**Texte présenté**:
....................
Après cinquante-trois jours, sa famille a appris que le photojournaliste avait été retrouvé, mais qu'il faisait cependant l'objet d'une nouvelle procédure pour violation l'article 54 du code de procédure pénale, pour « avoir illégalement franchi » les frontières du Bangladesh depuis l'Inde sans passeport.

Symbole de la liberté de la presse au Bangladesh. Nous faisons le constat d'un journaliste (Shafiqiul Islam Kajol), menottes dans le dos, après une absence de deux mois.  #FreeKajol pic.twitter.com/iihwTtOn28  — Saif Hasnat (@saifhasnat) le 3 mai 2020

Saad Hammadi, un militant de l'Asie du Sud pour Amnesty International, a publié sur Twitter :

Pris entre la dignité et la liberté, c'est un journaliste et père qui a refusé de compromettre  l'une au prix de l'autre, et il a choisi de se battre pour les deux pour longtemps ! En même temps, certains d'entre nous ont vu un fils tout donner pour le retour de son père sans céder au chagrin ou à la pression ! ? pic.twitter.com/mDrWI2f2CY — Saad Hammadi (@saadhammadi) le 3 mai 2020

La longue attente

À la disparition de son père, Monorom Polok, a lancé le mouvement #whereiskajol (en français : #oùestkajol) sur Facebook, Instagram et Twitter. Compte tenu de la pandémie actuelle, différentes plateformes de réseaux sociaux ont été utilisées comme outil majeur pour aborder le sujet. La résistance s'est construite à travers l'art, les mots, les discussions en direct sur Facebook, mais aussi par les récitations de poésie de Poushi, la fille de Kajol, âgée de 11 ans. Des centaines de personnes dans le monde ont participé à une chaîne humaine numérique. Ils ont partagé des photos d'eux-mêmes avec un écriteau contre la poitrine sur lequel on peut lire « Où est Kajol ? », encourageant d'autres à faire de même.

Bangladeshis on social media protested Kajol's disappearance holding a banner, “Where is Kajol”. Image via Instagram by Sofia Karim. Used with permission.

Les Bangladais protestent contre la disparition de Kajol sur les réseaux sociaux, en tenant une bannière « Où est Kajol ? ». Image via Insatragram par Sofia Karim. Utilisée avec autorisation.
....................
**Données fournies**:
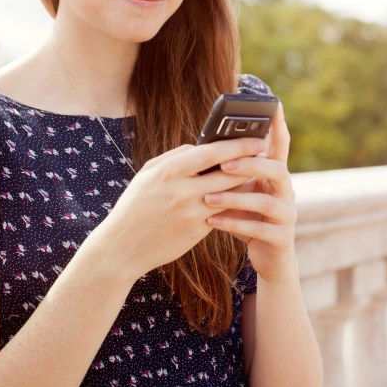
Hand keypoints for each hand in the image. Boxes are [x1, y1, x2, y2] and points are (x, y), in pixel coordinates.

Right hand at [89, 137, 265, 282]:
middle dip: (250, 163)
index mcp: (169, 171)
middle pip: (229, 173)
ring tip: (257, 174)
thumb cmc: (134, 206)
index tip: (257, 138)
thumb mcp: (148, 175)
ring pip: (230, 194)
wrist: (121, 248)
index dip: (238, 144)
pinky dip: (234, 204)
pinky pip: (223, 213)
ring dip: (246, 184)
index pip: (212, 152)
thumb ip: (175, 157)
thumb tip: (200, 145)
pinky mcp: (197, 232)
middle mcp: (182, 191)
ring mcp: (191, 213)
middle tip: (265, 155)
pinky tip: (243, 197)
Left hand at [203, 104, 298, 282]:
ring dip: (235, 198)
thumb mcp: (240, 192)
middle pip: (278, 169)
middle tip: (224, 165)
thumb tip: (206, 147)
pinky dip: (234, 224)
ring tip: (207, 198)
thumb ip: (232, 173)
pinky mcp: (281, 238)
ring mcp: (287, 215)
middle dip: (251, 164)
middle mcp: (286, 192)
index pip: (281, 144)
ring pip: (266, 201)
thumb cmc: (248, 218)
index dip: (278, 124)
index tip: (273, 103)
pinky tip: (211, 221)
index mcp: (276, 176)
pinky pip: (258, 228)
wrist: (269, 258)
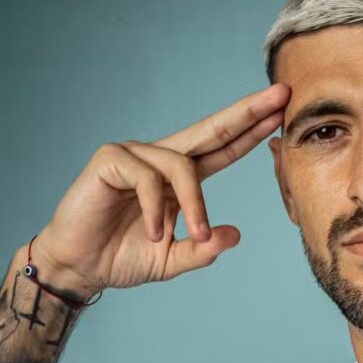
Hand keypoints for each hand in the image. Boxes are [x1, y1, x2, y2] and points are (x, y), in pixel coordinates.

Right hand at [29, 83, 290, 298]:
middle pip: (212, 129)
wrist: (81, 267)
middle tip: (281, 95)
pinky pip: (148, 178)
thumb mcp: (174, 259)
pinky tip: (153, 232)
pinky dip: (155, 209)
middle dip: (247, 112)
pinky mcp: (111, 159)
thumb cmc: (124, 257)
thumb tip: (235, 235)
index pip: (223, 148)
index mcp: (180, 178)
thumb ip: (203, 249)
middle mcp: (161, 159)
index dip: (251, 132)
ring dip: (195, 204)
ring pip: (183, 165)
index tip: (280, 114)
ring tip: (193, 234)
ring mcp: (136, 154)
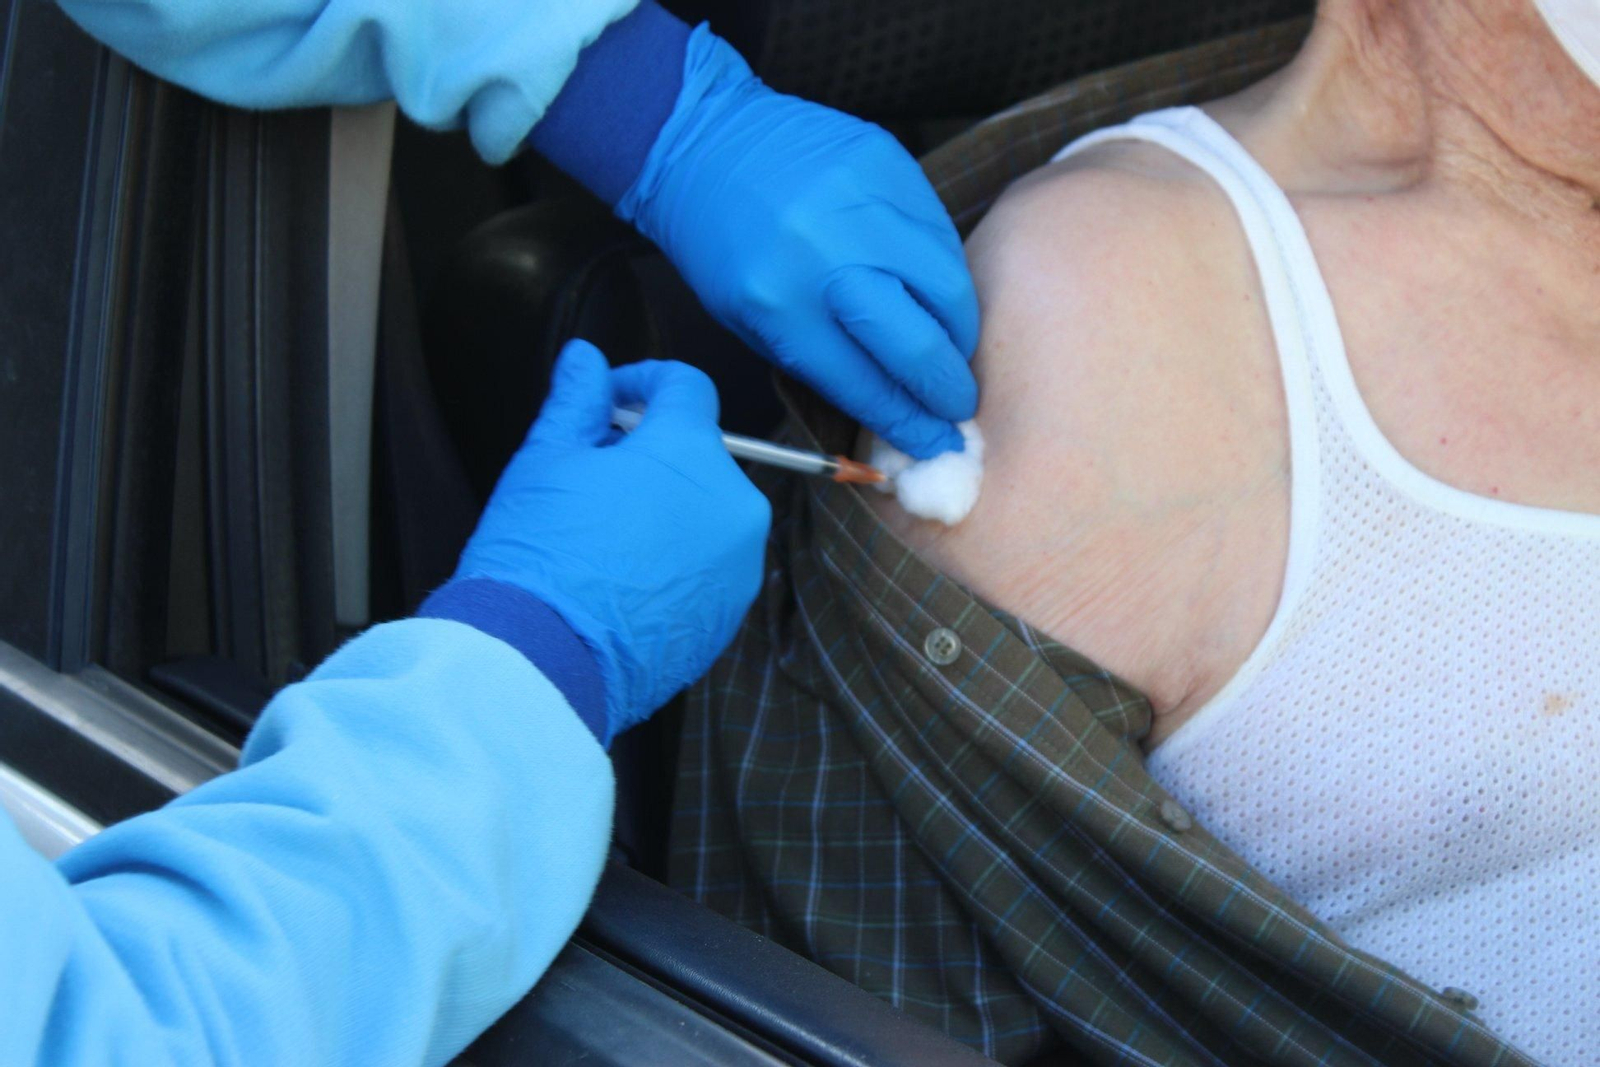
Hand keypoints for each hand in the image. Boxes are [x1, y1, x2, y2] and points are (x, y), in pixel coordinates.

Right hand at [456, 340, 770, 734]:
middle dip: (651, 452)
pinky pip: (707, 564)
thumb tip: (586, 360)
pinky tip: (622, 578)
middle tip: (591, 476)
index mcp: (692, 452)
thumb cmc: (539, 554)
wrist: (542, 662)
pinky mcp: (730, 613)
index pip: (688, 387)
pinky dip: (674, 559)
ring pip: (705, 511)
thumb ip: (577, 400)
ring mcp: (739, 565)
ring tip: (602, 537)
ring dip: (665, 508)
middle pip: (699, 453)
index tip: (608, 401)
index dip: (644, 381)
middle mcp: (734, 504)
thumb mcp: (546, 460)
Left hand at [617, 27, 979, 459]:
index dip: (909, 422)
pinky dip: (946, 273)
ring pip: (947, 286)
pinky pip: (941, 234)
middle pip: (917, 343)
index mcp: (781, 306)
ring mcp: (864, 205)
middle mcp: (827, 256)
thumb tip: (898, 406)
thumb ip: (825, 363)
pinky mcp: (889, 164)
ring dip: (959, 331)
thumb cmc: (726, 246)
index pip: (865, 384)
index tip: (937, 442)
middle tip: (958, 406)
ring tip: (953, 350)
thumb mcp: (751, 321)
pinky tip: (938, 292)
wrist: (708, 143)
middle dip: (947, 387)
....................
**Consignes**:
[1] D'après le texte sur la disparition de Kajol, quel âge a Poushi, sa fille ?
[2] Rédigez la suite du texte sur la disparition du photojournaliste Kajol.

**Réponses attendues**:
[1] Elle a 11 ans.

[2]
Une exposition virtuelle – intitulée Last Man Standing (en français : Le Dernier Homme Debout) – a été organisée avec les œuvres retraçant la carrière du photojournaliste Kajol. Une commentaire à propos de l'exposition disait :

Kajol's work is the stark reminder of resilience and his disappearance is perhaps the price of his uncompromising lens towards social distortion. We demand the return of the last man standing.

L'oeuvre de Kajol est un rappel brutal de résilience et sa disparition est peut-être le prix de son regard sans concession sur la distorsion sociale. Nous exigeons le retour du dernier homme debout.

Les œuvres de mon père, regardez et partagez s'il vous plaît.

La position du Bangladesh sur la liberté de la presse

La loi sur la sécurité numérique en vertu de laquelle reposent trois des plaintes formulées contre Kajol, a subi des critiques nationales et internationales et suscite des préoccupations en ce qui concerne la liberté de la presse depuis son adoption en 2018.

À plusieurs reprises, un autre journaliste est pris pour cible ou porté disparu après avoir rencontré des malfaiteurs ou des personnes qui affirment appartenir aux forces de l'ordre. Les appels téléphoniques terrifiants et les menaces de mort, qu'ils reçoivent incitent les professionnels des médias du pays à se montrer méfiants, ce qui les rend vulnérables aux attaques.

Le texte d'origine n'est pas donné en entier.